* [Problem requirements]:
Can you rewrite the listing below as a numbered list, from the line containing "left elbow: (107, 80, 8)" through the line containing "right knee: (471, 202, 0)", inclusive, with blank lines left out?

* [Recorded information]:
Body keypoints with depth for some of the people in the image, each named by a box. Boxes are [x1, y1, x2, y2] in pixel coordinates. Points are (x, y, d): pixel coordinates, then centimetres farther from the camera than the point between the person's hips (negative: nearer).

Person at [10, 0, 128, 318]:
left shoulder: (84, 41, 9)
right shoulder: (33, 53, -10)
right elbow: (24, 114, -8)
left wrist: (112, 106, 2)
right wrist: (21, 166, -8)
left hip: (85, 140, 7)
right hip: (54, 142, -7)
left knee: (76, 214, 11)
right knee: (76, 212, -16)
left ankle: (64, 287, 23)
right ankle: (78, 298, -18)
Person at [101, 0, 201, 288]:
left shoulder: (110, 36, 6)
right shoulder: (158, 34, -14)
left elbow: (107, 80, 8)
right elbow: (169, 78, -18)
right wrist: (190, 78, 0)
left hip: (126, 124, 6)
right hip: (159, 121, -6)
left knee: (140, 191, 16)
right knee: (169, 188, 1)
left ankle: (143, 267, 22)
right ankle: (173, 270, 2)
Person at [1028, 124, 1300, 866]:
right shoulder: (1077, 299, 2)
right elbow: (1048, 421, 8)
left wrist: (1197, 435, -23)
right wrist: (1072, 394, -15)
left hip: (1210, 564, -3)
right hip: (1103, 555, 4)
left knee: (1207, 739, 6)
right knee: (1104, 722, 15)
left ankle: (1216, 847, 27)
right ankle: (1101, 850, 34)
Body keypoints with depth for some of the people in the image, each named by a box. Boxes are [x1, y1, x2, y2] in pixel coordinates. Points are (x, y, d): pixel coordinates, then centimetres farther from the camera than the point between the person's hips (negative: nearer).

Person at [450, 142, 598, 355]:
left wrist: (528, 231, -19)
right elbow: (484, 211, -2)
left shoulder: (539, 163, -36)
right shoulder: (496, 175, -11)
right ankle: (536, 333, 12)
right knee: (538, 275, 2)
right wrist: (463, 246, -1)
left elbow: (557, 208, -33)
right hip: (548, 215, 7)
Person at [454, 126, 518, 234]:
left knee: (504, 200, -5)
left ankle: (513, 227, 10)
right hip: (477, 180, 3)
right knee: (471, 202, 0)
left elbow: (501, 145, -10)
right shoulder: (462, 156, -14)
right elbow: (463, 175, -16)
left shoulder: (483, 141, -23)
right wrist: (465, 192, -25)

* [Answer for this exercise]:
1. left elbow: (107, 80, 8)
2. right elbow: (169, 78, -18)
3. right wrist: (190, 78, 0)
4. left hip: (126, 124, 6)
5. right hip: (159, 121, -6)
6. left knee: (140, 191, 16)
7. right knee: (169, 188, 1)
8. left ankle: (143, 267, 22)
9. right ankle: (173, 270, 2)
10. Person at [1028, 124, 1300, 866]:
11. right shoulder: (1077, 299, 2)
12. right elbow: (1048, 421, 8)
13. left wrist: (1197, 435, -23)
14. right wrist: (1072, 394, -15)
15. left hip: (1210, 564, -3)
16. right hip: (1103, 555, 4)
17. left knee: (1207, 739, 6)
18. right knee: (1104, 722, 15)
19. left ankle: (1216, 847, 27)
20. right ankle: (1101, 850, 34)
21. Body keypoints with depth for some of the people in the image, each named by a box. Boxes are [x1, y1, x2, y2] in pixel coordinates. Points are (x, y, d): pixel coordinates, then centimetres farther from the camera than the point between the person's hips (negative: nearer).
22. Person at [450, 142, 598, 355]:
23. left wrist: (528, 231, -19)
24. right elbow: (484, 211, -2)
25. left shoulder: (539, 163, -36)
26. right shoulder: (496, 175, -11)
27. right ankle: (536, 333, 12)
28. right knee: (538, 275, 2)
29. right wrist: (463, 246, -1)
30. left elbow: (557, 208, -33)
31. right hip: (548, 215, 7)
32. Person at [454, 126, 518, 234]:
33. left knee: (504, 200, -5)
34. left ankle: (513, 227, 10)
35. right hip: (477, 180, 3)
36. right knee: (471, 202, 0)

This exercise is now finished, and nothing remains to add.